- Theatrical release poster
- Directed by: Dwarakish
- Written by: A. L. Narayanan (dialogues)
- Screenplay by: Dwarakish
- Based on: Pyar Jhukta Nahin by Vijay Sadanah
- Produced by: Dwarakish
- Starring: Rajinikanth; Sridevi;
- Cinematography: Devi Prasad
- Edited by: Gauthamraj
- Music by: Vijay Anand
- Production company: Dwarakish Chithra
- Release date: 1 March 1986;
- Running time: 145 minutes
- Country: India
- Language: Tamil

= Naan Adimai Illai =

Naan Adimai Illai is a 1986 Indian Tamil-language romantic drama film produced and directed by Dwarakish. The film stars Rajinikanth and Sridevi. A remake of the Hindi film Pyar Jhukta Nahin (1985), this was the last Tamil film for Sridevi in 1980s who then concentrated on her Bollywood career, though she would later return to Tamil cinema in the 2010s. Naan Adimai Illai was released on 1 March 1986, and became a box office failure.

== Plot ==
Vijay is a professional photographer from a middle-class background, who falls in love with a rich girl, Priya, whose father is Rajasekhar, a class-conscious man. They are stubborn in their love and marry against her parents' wishes. But soon the marriage is on the rocks due to the difference in their backgrounds, with the wily Rajasekhar playing his cards very well to split his daughter up from Vijay. They have a fight and Priya goes back to her parents' house and Rajasekhar coerces her to file for divorce from Vijay. After a few days, Priya visits the doctor for a stomach-ache and learns that she is pregnant. An elated Priya is ready to mend fences with Vijay and wants to tell him the news, but is blocked by her dad who has fixed her remarriage with someone else. She gives her dad the slip and goes to Vijay's house, just to find out that he has vacated the place recently.

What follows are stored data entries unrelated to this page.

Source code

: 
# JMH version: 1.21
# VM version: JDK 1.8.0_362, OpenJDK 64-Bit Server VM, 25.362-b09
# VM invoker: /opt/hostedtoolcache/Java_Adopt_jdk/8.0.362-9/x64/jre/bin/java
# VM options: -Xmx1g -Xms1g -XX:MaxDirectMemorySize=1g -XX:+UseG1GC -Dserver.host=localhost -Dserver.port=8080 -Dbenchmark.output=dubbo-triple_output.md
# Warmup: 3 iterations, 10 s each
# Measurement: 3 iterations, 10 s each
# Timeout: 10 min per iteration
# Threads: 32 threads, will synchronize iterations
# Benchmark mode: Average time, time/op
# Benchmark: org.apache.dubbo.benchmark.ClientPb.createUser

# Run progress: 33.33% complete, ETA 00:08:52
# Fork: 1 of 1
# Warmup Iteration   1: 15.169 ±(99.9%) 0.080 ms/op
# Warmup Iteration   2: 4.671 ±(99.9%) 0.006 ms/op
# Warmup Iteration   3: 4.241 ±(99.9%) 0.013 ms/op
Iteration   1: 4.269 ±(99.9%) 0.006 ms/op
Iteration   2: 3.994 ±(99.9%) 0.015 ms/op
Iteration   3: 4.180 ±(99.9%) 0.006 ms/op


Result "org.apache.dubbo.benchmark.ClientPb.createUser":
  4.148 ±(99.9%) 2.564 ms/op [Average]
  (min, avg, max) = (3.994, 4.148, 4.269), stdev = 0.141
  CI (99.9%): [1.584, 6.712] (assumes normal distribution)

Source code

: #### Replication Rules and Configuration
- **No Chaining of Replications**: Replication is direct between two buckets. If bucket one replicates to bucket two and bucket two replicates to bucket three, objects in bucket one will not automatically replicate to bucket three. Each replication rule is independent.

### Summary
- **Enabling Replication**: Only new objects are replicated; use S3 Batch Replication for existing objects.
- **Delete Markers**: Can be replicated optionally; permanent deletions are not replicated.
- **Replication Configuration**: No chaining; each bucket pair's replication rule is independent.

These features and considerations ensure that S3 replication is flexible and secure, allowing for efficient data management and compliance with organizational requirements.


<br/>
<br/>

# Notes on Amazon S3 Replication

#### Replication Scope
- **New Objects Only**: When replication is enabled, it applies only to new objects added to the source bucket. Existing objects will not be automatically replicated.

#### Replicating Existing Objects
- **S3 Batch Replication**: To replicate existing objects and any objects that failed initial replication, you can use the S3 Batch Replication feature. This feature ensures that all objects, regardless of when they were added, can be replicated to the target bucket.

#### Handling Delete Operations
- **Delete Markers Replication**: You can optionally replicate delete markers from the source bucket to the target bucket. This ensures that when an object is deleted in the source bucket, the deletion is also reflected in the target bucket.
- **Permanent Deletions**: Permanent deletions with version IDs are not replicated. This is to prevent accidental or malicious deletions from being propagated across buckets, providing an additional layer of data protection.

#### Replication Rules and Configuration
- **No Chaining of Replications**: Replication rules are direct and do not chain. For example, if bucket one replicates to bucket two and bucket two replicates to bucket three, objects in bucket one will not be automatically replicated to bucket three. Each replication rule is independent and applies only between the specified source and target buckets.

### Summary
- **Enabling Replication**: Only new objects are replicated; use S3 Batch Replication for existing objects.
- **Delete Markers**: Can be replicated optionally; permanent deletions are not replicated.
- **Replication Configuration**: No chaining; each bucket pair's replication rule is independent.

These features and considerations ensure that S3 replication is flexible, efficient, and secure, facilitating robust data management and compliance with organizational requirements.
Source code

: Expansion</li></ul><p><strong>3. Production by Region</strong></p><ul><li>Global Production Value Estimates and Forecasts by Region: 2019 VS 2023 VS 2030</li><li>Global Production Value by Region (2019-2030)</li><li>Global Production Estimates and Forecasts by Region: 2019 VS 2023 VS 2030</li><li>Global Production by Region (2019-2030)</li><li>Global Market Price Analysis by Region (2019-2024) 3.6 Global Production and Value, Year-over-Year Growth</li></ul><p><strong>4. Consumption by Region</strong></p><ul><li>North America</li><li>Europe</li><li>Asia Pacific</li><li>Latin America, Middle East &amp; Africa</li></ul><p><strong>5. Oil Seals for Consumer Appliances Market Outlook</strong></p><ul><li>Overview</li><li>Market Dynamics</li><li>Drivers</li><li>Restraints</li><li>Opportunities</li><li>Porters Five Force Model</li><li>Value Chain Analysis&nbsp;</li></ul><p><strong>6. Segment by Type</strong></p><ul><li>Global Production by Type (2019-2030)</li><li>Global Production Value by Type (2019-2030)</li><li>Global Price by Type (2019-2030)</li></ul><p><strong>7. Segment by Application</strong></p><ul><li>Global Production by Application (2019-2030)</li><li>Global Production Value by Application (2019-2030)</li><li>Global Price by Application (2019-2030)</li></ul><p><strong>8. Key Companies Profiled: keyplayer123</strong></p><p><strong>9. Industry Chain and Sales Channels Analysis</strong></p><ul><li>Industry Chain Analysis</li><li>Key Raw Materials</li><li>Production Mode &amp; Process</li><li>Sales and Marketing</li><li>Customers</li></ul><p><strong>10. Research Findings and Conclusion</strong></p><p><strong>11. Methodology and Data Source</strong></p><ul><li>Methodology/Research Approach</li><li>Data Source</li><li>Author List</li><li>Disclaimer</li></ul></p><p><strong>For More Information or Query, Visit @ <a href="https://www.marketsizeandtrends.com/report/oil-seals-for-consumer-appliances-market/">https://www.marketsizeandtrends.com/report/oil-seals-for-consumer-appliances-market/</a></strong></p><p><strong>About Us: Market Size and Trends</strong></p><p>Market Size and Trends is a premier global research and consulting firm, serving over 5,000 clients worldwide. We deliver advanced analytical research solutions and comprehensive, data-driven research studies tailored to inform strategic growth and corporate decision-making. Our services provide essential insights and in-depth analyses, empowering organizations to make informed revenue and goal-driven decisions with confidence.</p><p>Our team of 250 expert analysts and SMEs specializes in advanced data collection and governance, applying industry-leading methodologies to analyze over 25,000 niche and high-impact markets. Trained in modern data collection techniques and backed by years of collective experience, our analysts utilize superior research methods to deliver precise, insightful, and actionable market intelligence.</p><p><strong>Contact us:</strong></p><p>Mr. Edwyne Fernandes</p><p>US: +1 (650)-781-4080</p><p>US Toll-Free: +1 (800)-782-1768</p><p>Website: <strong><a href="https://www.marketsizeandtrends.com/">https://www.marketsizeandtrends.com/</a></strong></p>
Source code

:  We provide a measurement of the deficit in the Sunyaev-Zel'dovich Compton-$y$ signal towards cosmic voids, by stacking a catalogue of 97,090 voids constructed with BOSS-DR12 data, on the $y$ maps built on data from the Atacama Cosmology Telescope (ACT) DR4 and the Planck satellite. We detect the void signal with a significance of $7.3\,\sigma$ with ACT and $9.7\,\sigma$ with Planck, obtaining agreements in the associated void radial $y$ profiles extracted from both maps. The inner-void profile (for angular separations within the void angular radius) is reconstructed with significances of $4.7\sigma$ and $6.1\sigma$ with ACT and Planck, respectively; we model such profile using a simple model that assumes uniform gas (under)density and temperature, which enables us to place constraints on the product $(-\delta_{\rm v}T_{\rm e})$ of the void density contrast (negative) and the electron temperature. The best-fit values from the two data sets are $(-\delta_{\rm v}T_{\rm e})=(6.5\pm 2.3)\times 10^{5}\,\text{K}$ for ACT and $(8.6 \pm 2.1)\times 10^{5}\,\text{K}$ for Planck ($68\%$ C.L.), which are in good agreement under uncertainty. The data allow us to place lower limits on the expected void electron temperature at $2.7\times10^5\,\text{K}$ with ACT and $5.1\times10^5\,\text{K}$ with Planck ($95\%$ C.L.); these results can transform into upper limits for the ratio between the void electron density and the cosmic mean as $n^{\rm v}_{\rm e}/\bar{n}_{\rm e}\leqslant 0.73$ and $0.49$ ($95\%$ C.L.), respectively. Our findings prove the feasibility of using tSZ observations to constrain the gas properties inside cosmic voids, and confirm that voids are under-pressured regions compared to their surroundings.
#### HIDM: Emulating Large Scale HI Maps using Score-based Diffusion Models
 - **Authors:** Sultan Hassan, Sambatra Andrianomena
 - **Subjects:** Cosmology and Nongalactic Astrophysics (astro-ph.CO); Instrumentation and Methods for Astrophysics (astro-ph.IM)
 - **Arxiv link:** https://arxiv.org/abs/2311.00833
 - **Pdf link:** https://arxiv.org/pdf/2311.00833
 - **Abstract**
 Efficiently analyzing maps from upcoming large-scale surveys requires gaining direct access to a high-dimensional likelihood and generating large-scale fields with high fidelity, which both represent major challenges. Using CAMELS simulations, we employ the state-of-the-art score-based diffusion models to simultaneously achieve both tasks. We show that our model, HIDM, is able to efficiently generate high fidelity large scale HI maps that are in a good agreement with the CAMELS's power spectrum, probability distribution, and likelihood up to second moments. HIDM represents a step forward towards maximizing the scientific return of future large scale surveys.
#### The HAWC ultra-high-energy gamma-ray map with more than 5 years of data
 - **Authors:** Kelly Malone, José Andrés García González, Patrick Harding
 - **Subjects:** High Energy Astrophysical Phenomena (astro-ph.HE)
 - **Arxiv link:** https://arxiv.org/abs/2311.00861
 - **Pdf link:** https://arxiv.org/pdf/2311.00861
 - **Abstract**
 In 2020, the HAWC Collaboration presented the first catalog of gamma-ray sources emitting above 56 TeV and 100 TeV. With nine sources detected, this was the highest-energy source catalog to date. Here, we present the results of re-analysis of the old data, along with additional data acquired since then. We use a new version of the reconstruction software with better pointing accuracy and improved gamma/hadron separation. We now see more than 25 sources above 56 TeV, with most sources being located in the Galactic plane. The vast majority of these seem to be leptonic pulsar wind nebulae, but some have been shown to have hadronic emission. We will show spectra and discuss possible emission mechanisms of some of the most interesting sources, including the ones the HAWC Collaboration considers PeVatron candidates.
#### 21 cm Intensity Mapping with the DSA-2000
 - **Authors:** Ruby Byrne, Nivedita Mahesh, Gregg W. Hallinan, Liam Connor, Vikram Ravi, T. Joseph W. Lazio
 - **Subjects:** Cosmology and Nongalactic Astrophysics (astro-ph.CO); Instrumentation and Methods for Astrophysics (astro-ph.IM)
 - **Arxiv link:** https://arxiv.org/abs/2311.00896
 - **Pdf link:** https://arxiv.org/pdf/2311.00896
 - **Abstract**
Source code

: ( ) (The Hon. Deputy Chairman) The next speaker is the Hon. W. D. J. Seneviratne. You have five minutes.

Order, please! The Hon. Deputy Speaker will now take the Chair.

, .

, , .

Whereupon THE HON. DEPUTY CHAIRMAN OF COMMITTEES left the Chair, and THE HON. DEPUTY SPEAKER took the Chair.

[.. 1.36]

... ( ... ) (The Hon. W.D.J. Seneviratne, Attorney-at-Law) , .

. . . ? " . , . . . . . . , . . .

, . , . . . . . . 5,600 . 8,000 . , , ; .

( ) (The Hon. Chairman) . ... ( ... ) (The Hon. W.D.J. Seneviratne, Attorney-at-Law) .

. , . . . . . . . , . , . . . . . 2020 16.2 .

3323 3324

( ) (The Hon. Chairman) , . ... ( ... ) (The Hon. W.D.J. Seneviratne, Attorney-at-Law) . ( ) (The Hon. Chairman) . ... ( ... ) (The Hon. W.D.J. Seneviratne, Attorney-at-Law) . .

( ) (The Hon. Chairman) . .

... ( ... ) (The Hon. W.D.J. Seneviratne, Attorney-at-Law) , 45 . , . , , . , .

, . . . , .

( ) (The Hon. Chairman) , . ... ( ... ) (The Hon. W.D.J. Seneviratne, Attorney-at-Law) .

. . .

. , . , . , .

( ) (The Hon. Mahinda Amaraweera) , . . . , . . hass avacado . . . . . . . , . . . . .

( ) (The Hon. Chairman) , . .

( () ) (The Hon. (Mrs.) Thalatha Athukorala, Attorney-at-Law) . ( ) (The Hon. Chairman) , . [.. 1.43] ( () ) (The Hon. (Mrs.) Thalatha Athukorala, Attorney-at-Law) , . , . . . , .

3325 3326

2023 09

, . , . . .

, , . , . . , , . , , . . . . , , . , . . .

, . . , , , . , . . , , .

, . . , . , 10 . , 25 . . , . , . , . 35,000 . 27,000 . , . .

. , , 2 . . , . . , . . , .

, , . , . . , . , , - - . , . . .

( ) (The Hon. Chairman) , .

Later Vijay is in a hospital to visit his friend and Priya is brought to the same hospital with labour pains. Vijay is thrilled and tries to talk to Priya, but Rajasekhar tells Vijay that he will give him the baby on the condition that he promises to never see Priya again and Vijay agrees. Priya gives birth to a son and Vijay takes him away. Priya's father tells her that the baby was stillborn. She is dejected and loses her mental balance and thinks that her son is still alive. Vijay brings up his son away from Priya's family. Many years later, Priya who is seriously depressed and always carries a doll assuming it to be her son, is unknowingly brought by her parents close to where Vijay lives and she gets acquainted with a boy in the neighbourhood. The boy turns out to be her son and he leads Priya to Vijay.

== Production ==
Naan Adimai Illai is a remake of the Hindi film Pyar Jhukta Nahin (1985). Rajinikanth wanted Sridevi in the film, and she accepted instantly. Director and producer Dwarakish, who also produced and directed the Kannada version Nee Bareda Kadambari (1985), noted the difficulty in obtaining her dates because "her call sheet was similar to that of a superstar". It was her final appearance in a Tamil film before she concentrated on her Bollywood career, though she would later return in the 2010s. She had played the same role in the Telugu version Pachani Kapuram (1985). The song "Pona Poguthu" was shot at Juhu Beach.

== Soundtrack ==
The soundtrack was composed by Vijay Anand. The song "Oru Jeevan Thaan" is set to the Mishra Shivaranjani raga.

Track listing
| No. | Title | Lyrics | Singer(s) | Length |
|---|---|---|---|---|
| 1. | "Oru Jeevanthan" | Vaali | S. P. Balasubrahmanyam, S. Janaki | 4:48 |
| 2. | "Devi Devi" | Vairamuthu | S. P. Balasubrahmanyam, S. Janaki | 4:32 |
| 3. | "Vaa Vaa" | Muthulingam | S. P. Balasubrahmanyam, S. Janaki | 4:35 |
| 4. | "Pona Poguthu" | Vairamuthu | S. P. Balasubrahmanyam, S. Janaki | 4:19 |
| 5. | "Oru Jeevanthan" (Pathos 1) | Vaali | S. P. Balasubrahmanyam | 4:56 |
| 6. | "Oru Jeevanthan" (Pathos 2) | Vaali | S. Janaki | 5:20 |
| 7. | "Vaa Vaa Idayame" | Muthulingam | S. P. Balasubrahmanyam, S. Janaki | 4:27 |
| Total length: |  |  |  | 29:35 |

== Critical reception ==
Kalki criticised the film's second half, saying it looked like the film was stumbling without knowing how to take the story forward. Ananda Vikatan gave the film a rating of 41 out of 100, feeling Rajinikanth did not have much scope for performance and Girish Karnad was wasted.